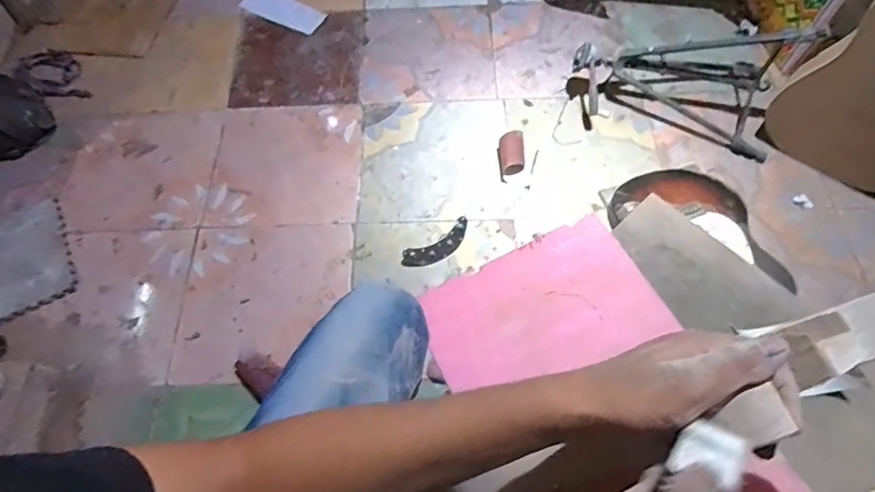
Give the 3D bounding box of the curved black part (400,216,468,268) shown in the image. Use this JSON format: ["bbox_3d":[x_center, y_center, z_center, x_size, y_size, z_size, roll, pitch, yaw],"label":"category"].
[{"bbox_3d":[0.000,-0.001,1.264,0.181,0.031,0.058,-29,66,-11],"label":"curved black part"}]

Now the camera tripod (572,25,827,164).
[{"bbox_3d":[0.630,-0.463,1.334,0.523,0.257,0.270,16,66,10],"label":"camera tripod"}]

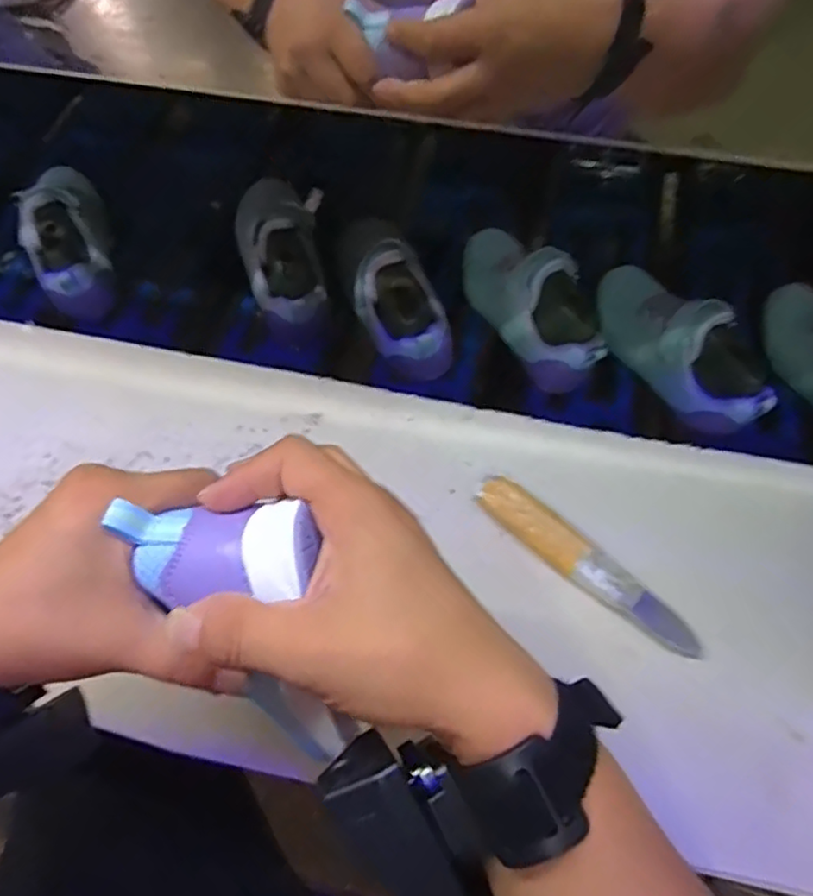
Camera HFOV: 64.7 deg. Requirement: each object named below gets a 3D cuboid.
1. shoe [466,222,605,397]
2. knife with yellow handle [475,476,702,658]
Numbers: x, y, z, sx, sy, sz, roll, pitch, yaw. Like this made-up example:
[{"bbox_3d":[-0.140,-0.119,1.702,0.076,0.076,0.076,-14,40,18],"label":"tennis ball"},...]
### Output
[{"bbox_3d":[0.107,-0.137,0.567,0.065,0.083,0.186,-24,64,-11],"label":"shoe"},{"bbox_3d":[0.114,0.075,0.410,0.161,0.027,0.026,37,69,19],"label":"knife with yellow handle"}]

Activity | All lines from the beginning of the entries above to the line containing "1. shoe [466,222,605,397]", inclusive, should be printed exactly, apart from the pictures.

Response area |
Give the 3D bounding box of the curved black part (400,216,468,268) shown in the image. Use this JSON format: ["bbox_3d":[x_center, y_center, z_center, x_size, y_size, z_size, roll, pitch, yaw],"label":"category"].
[{"bbox_3d":[0.000,-0.001,1.264,0.181,0.031,0.058,-29,66,-11],"label":"curved black part"}]

Now the camera tripod (572,25,827,164).
[{"bbox_3d":[0.630,-0.463,1.334,0.523,0.257,0.270,16,66,10],"label":"camera tripod"}]

Camera HFOV: 64.7 deg. Requirement: each object named below gets a 3D cuboid.
1. shoe [466,222,605,397]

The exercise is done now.